EXERCISE INPUTS ::
- - -

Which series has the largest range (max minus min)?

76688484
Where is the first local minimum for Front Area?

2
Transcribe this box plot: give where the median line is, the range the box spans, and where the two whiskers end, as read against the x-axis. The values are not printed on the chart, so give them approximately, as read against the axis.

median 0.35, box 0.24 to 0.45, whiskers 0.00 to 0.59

- - -

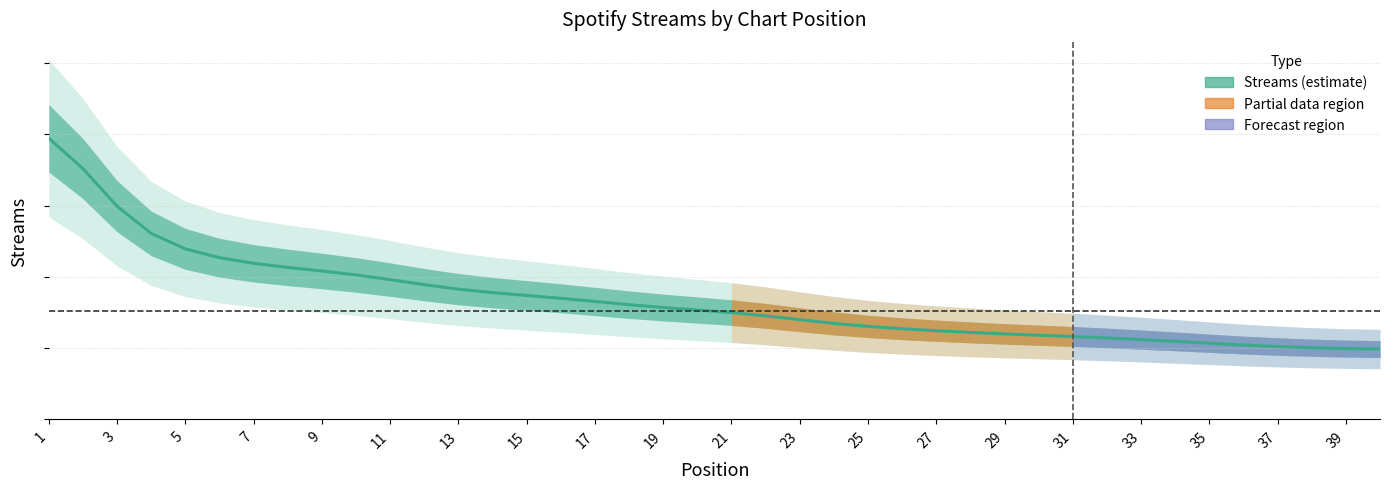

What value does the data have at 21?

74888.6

- - -

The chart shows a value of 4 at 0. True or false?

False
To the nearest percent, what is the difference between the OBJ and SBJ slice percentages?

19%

- - -

Repeat the lines in the records word for word, starting with the line containing "Which series has" and going on through the line containing "Transcribe this box".

EXPECTED ANSWER ::
Which series has the largest range (max minus min)?

76688484
Where is the first local minimum for Front Area?

2
Transcribe this box plot: give where the median line is, the range the box spans, and where the two whiskers end, as read against the x-axis. The values are not printed on the chart, so give them approximately, as read against the axis.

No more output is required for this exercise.